Israel Bunuh 5 Jurnalis Al Jazeera di Gaza, Tuduh Pimpin Hamas

Jakarta, CNBC Indonesia - Serangan terarah Israel di Gaza pada Minggu (10/8/2025) menewaskan lima jurnalis Al Jazeera, termasuk koresponden ternama Anas al-Sharif. Peristiwa ini kembali memicu kecaman internasional atas meningkatnya korban jiwa di kalangan pekerja media selama perang di wilayah tersebut.
Lima jurnalis Al Jazeera tewas setelah tenda tempat mereka berlindung di luar gerbang utama Rumah Sakit al-Shifa, Gaza, dihantam serangan udara Israel. Total tujuh orang meninggal dalam serangan tersebut. Korban termasuk koresponden Mohammed Qreiqeh, juru kamera Ibrahim Zaher, Mohammed Noufal, dan Moamen Aliwa.
Anas al-Sharif, 28 tahun, dikenal luas karena liputannya dari Gaza utara. Sesaat sebelum tewas, ia sempat menulis di platform X bahwa Israel melancarkan pengeboman intensif atau "sabuk api" di wilayah timur dan selatan Kota Gaza.

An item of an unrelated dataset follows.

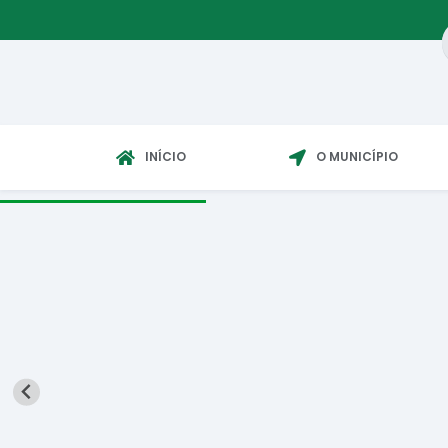
INÍCIO
O MUNICÍPIO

Dalam pesan terakhirnya yang dipublikasikan setelah kematiannya, ia menyatakan tak pernah ragu dalam menyampaikan kebenaran.
"Saya tidak pernah ragu untuk menyampaikan kebenaran apa adanya, tanpa distorsi. Tuhan akan menyaksikan mereka yang diam, yang menerima pembunuhan kami, dan yang mencekik napas kami," tulisnya.
Al-Sharif juga mengungkapkan kesedihan karena harus meninggalkan istrinya, Bayan, serta tidak bisa melihat putra dan putrinya, Salah dan Sham, tumbuh dewasa.
Koresponden Al Jazeera berbahasa Inggris, Hani Mahmoud, yang berada satu blok dari lokasi kejadian, mengatakan melaporkan kematian al-Sharif adalah hal tersulit dalam 22 bulan perang terakhir.
"Mereka dibunuh karena laporan yang tak henti-hentinya tentang kelaparan dan malnutrisi di Gaza, karena mereka menyampaikan kebenaran kejahatan ini kepada semua orang," ujar Mahmoud.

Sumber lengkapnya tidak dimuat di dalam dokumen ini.